If you already have an AMD GPU, use it — the guides above work. Don't buy a new GPU just for SD.
If you're buying specifically for AI image generation, NVIDIA is the pragmatic choice. CUDA ecosystem support is years ahead. An RTX 4060 Ti 16 GB outperforms an RX 7800 XT in SD despite costing less, because of software optimization.

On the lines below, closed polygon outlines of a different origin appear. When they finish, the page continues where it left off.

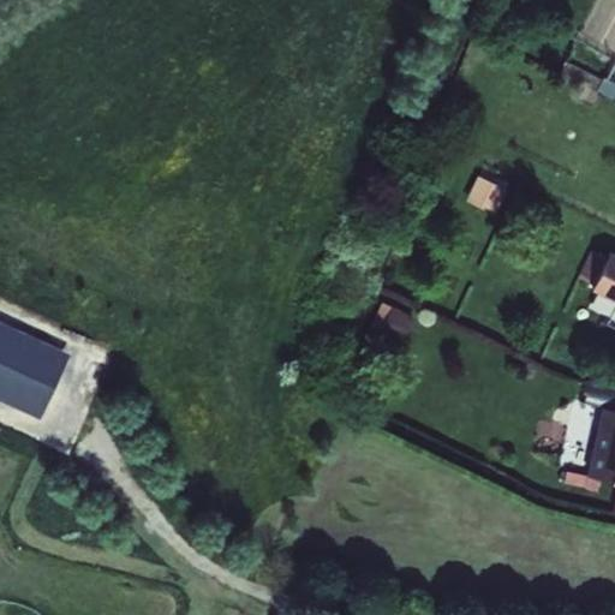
[(559,73),(613,101),(614,96),(614,63),(607,79),(603,78),(602,79),(566,61),(559,73)]
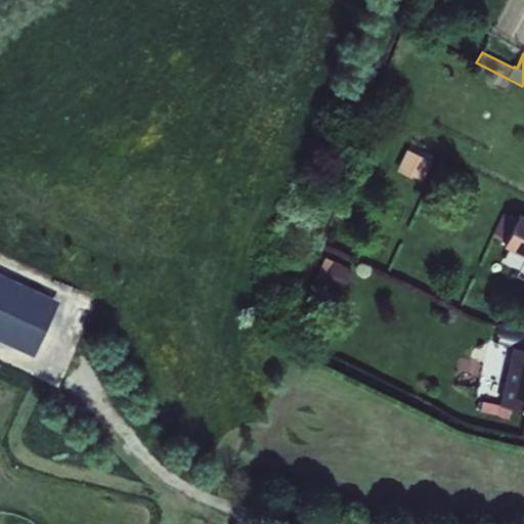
[(407,149),(397,171),(423,183),(433,162),(407,149)]
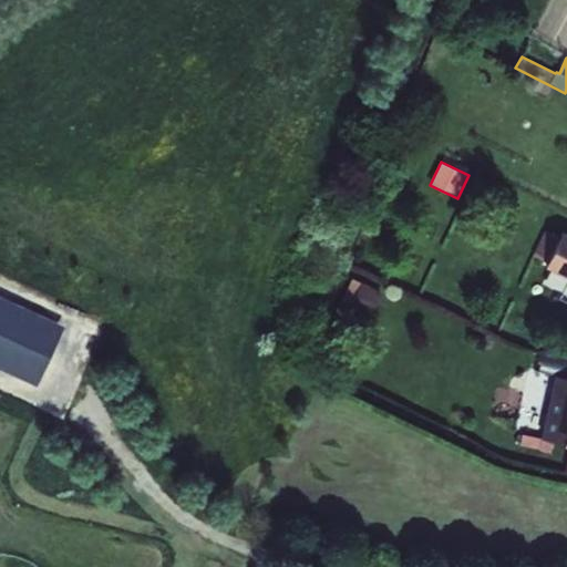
[(545,232),(533,255),(547,263),(546,266),(566,276),(566,234),(562,232),(558,238),(545,232)]
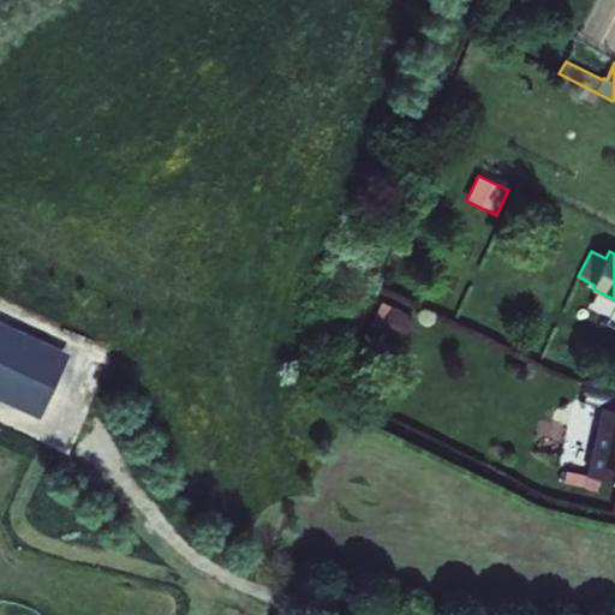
[(382,304),(372,324),(383,329),(382,332),(401,341),(413,317),(393,306),(392,309),(382,304)]
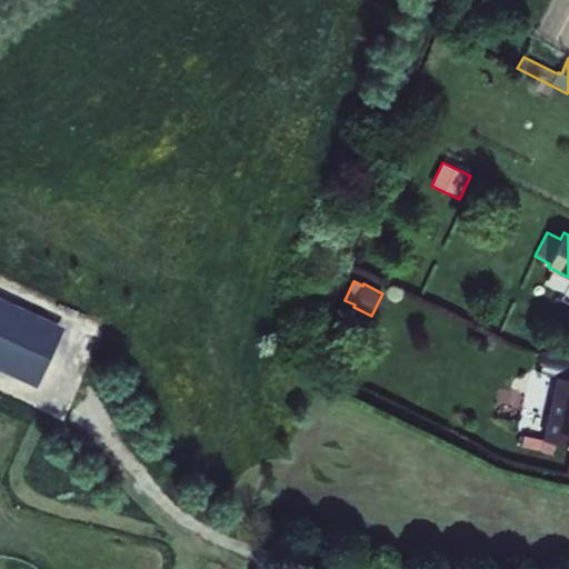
[(0,297),(0,369),(37,388),(66,328),(0,297)]
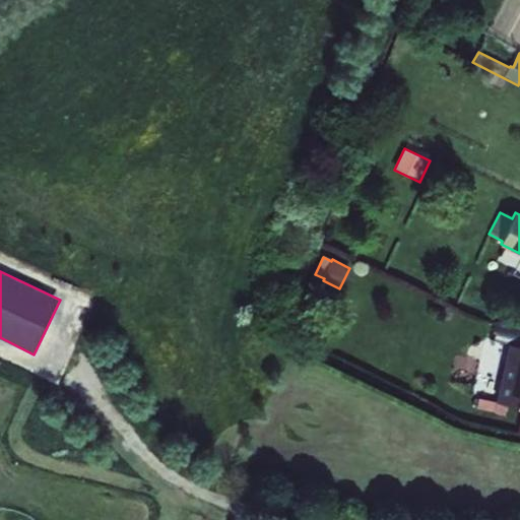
[(519,345),(509,343),(497,402),(519,406),(519,345)]
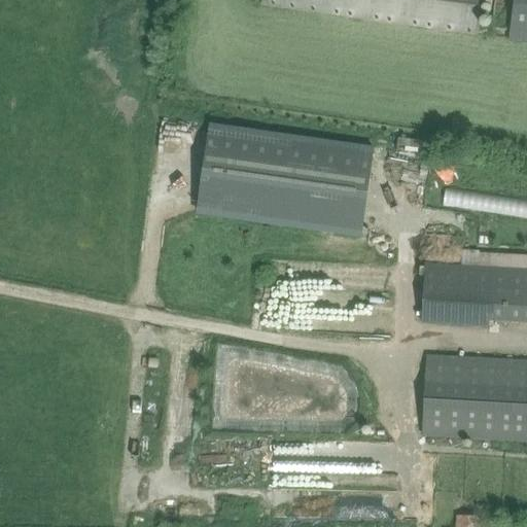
[(261,0),(261,3),(476,33),(481,0),(261,0)]
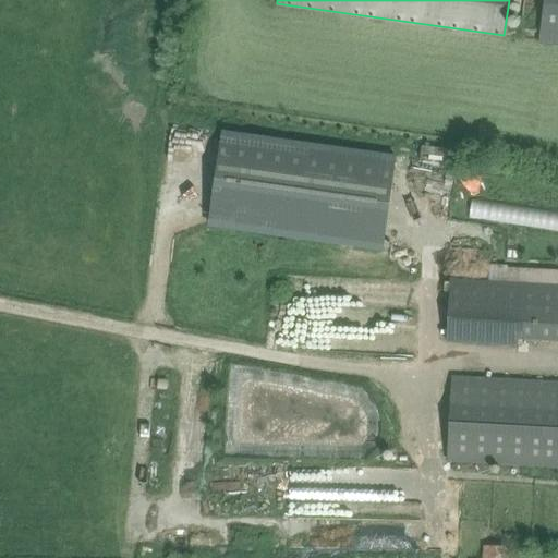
[(557,0),(544,0),(540,40),(557,43),(557,0)]
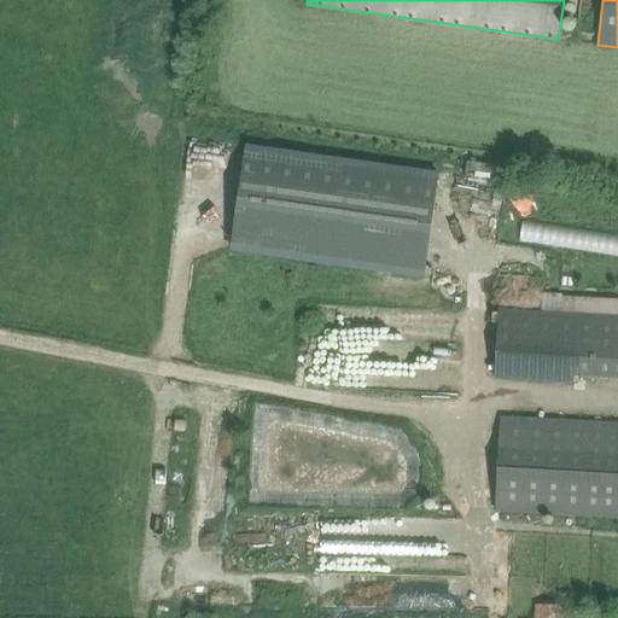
[(246,144),(233,250),(427,275),(441,169),(246,144)]
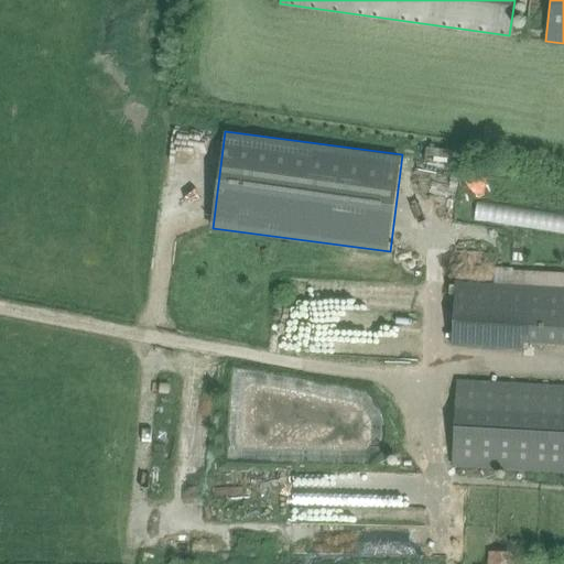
[(455,284),(453,338),(522,342),(535,342),(563,343),(563,289),(494,286),(455,284)]
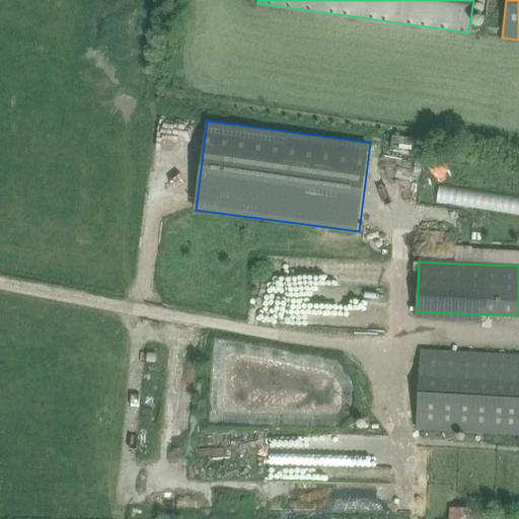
[(518,354),(420,350),(416,430),(518,434),(518,354)]
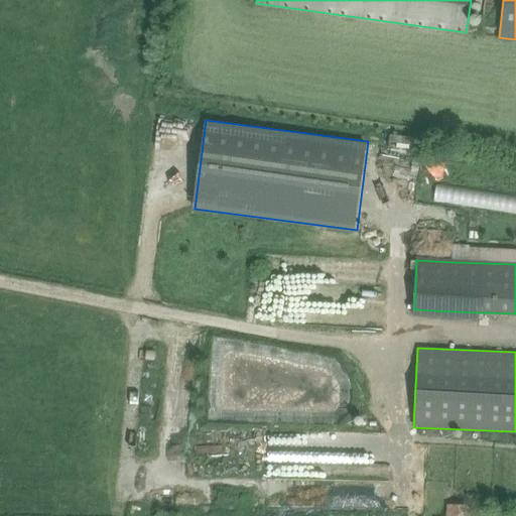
[(446,515),(469,515),(470,503),(446,503),(446,515)]
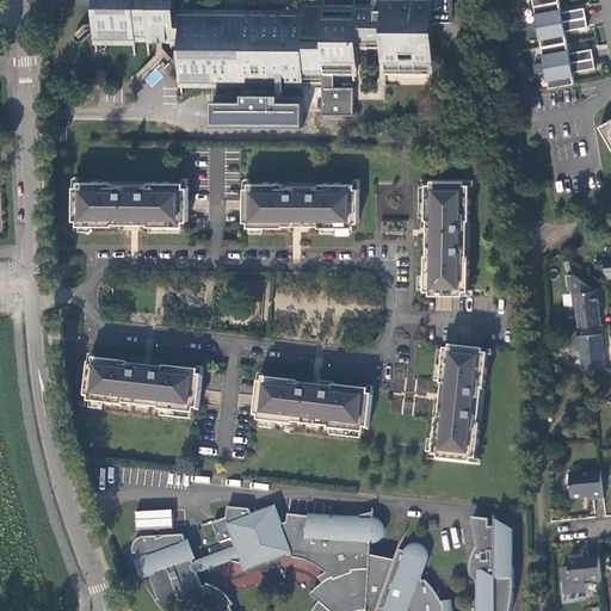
[(174,11),(174,5),(173,0),(96,0),(96,36),(181,37),(181,79),(301,81),(301,78),(323,78),(321,115),(352,116),(353,88),(334,87),(334,68),(353,69),(353,42),(384,43),(383,69),(429,69),(430,19),(449,19),(449,0),(383,0),(384,6),(321,5),(321,1),(308,1),(308,12),(174,11)]
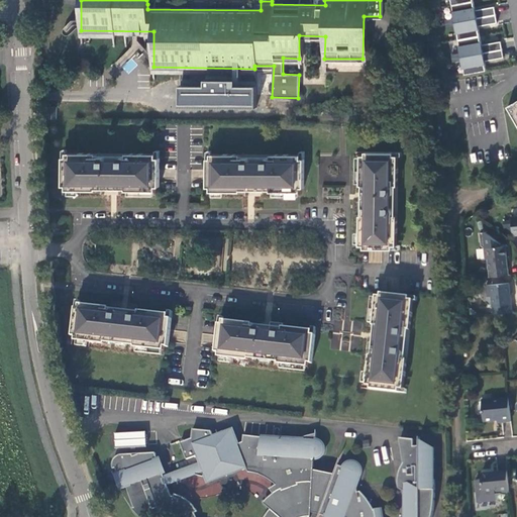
[(450,0),(452,7),(451,7),(455,28),(456,28),(458,41),(462,63),(463,70),(485,66),(484,60),(483,55),(487,54),(487,56),(502,53),(501,48),(500,41),(499,37),(484,39),(485,41),(481,42),(480,37),(477,24),(478,24),(477,20),(480,19),(481,21),(496,18),(495,13),(494,7),(493,2),(478,5),(478,7),(475,7),(474,3),(473,0),(450,0)]
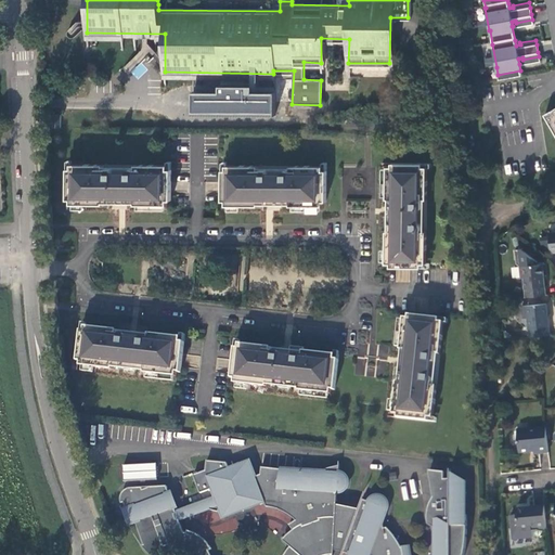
[(130,72),(138,79),(147,69),(140,62),(130,72)]
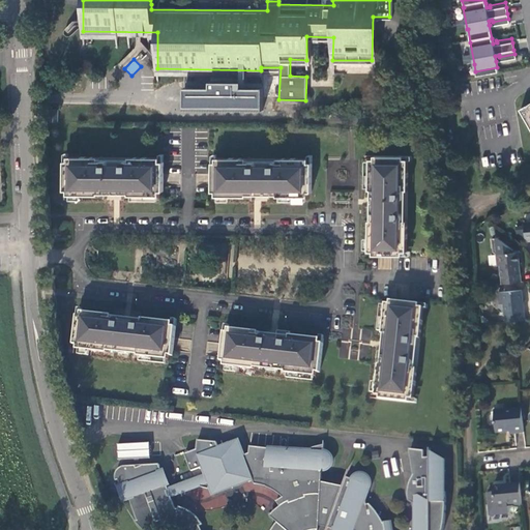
[(529,97),(518,105),(529,124),(529,97)]
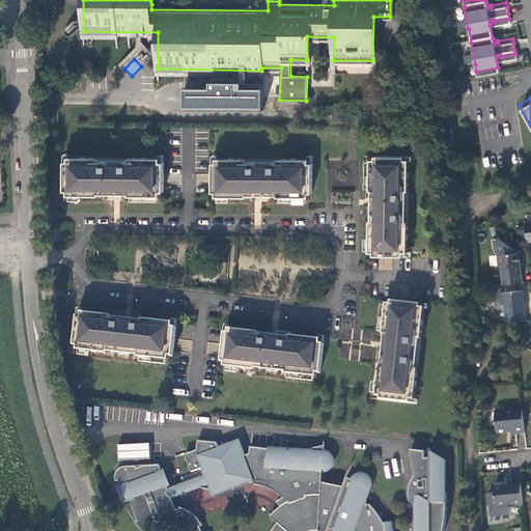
[(51,110),(51,122),(59,122),(59,110),(51,110)]
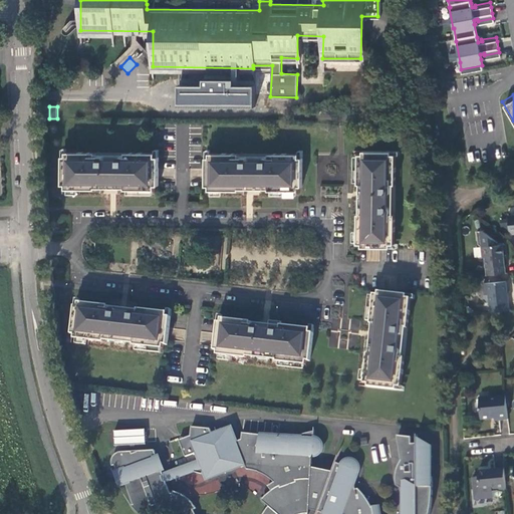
[(96,150),(66,150),(66,155),(63,155),(63,183),(66,183),(66,187),(96,188),(96,183),(103,183),(103,177),(109,178),(109,183),(125,183),(125,188),(156,188),(156,184),(159,184),(160,156),(156,156),(157,151),(126,151),(125,156),(124,156),(124,155),(123,155),(122,155),(121,155),(120,155),(119,156),(118,157),(118,158),(118,159),(104,158),(104,154),(96,154),(96,150)]
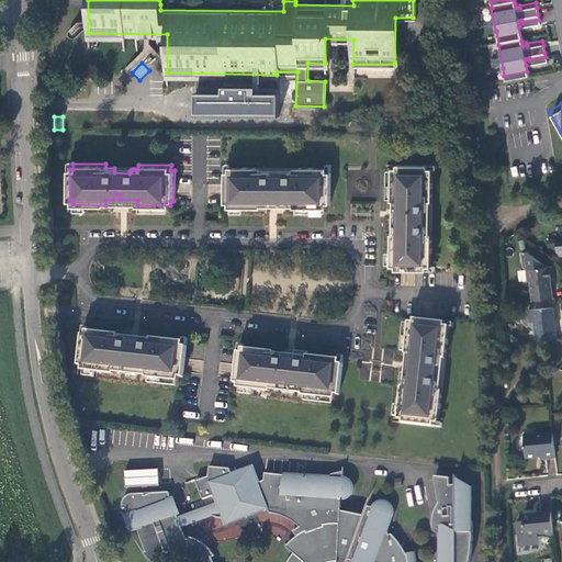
[(434,201),(434,168),(428,168),(428,165),(397,164),(397,168),(393,167),(392,201),(397,201),(397,209),(403,209),(403,215),(397,215),(397,233),(392,233),(392,266),(396,266),(396,269),(427,270),(427,266),(433,266),(433,233),(427,233),(427,232),(428,232),(428,231),(428,229),(428,228),(428,227),(428,226),(427,226),(427,225),(426,225),(425,225),(424,225),(424,210),(429,210),(429,201),(434,201)]
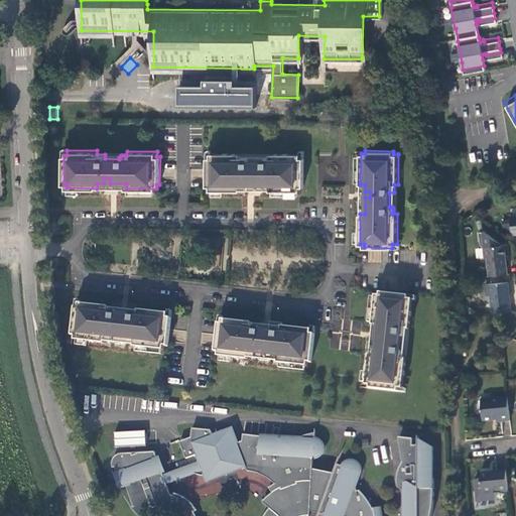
[(242,152),(211,152),(211,156),(208,156),(208,184),(211,185),(211,189),(241,189),(241,185),(248,185),(248,179),(254,179),(254,185),(270,185),(270,190),(300,190),(300,185),(303,186),(304,157),(301,157),(301,153),(271,153),(271,158),(269,157),(268,157),(267,156),(266,156),(265,157),(264,157),(264,158),(263,158),(263,159),(263,160),(249,160),(249,156),(241,156),(242,152)]
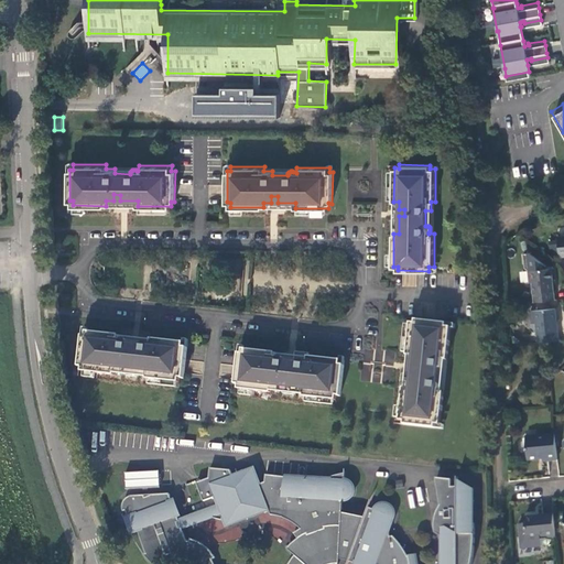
[(531,282),(533,300),(552,297),(550,266),(528,268),(529,280),(531,282)]
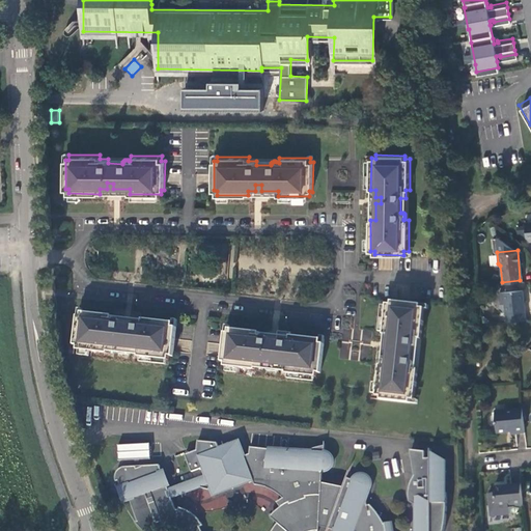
[(507,301),(509,319),(528,317),(527,300),(524,300),(523,287),(503,288),(504,301),(507,301)]
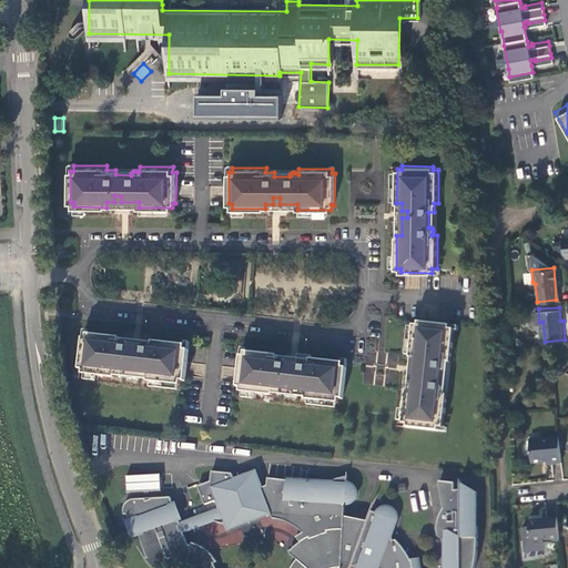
[(449,328),(450,324),(419,321),(418,324),(414,324),(411,357),(415,357),(414,365),(421,366),(419,373),(414,372),(412,389),(406,389),(403,422),(407,423),(407,426),(438,430),(438,426),(444,427),(447,394),(442,394),(442,392),(443,392),(443,391),(444,389),(444,388),(444,387),(443,387),(443,386),(442,385),(440,385),(439,385),(442,369),(446,371),(447,362),(452,362),(455,328),(449,328)]
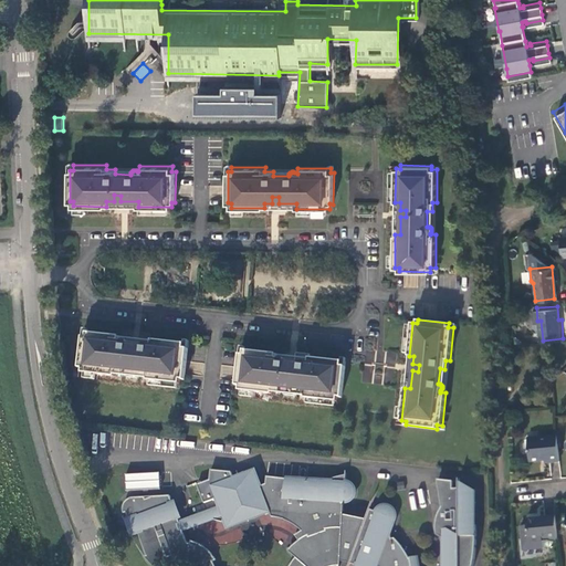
[(121,334),(87,329),(86,335),(83,335),(80,366),(83,366),(82,371),(115,375),(116,369),(148,374),(147,378),(180,383),(181,377),(185,378),(188,346),(185,346),(185,342),(153,337),(152,343),(150,343),(149,343),(149,342),(148,342),(147,342),(146,342),(145,342),(144,343),(144,344),(143,345),(140,345),(142,341),(119,338),(121,334)]
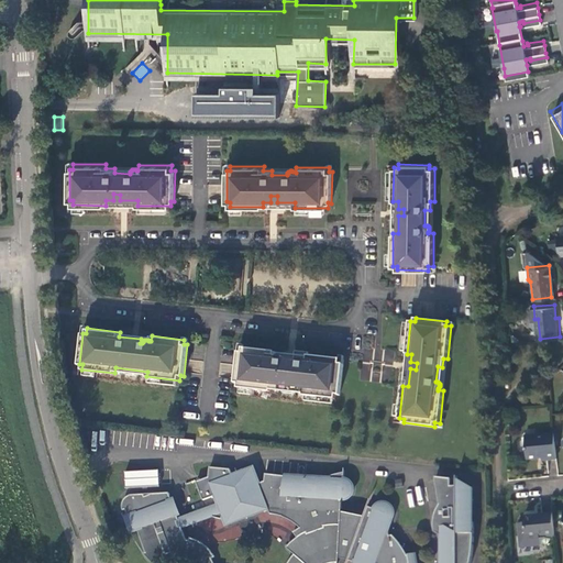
[(276,351),(243,346),(242,351),(239,351),(235,382),(239,382),(239,387),(271,390),(272,386),(304,389),(302,395),(335,398),(337,394),(340,394),(343,363),(340,362),(341,357),(308,354),(309,351),(295,349),(294,356),(275,354),(276,351)]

The exception: if you need 24 GB VRAM on a budget, the RX 7900 XTX ($800–900) beats the RTX 4090 ($1,600+) on price. You sacrifice speed but gain VRAM headroom for large models.
FAQ
Does AMD work with Flux models?
Yes, on ROCm (Linux) with 16+ GB VRAM. DirectML support for Flux is hit-or-miss. The RX 7900 XTX/XT are the only AMD cards with enough VRAM to comfortably run Flux.
Can I train LoRAs on AMD?
Yes, on Linux with ROCm. Kohya_ss works with ROCm. Training is roughly 40% slower than equivalent NVIDIA hardware. Not supported on Windows DirectML.
What about Intel Arc GPUs?
Intel Arc A770 (16 GB) has experimental support via OpenVINO or IPEX. It's slower than AMD ROCm and much less tested. Not recommended as a primary SD GPU in 2026.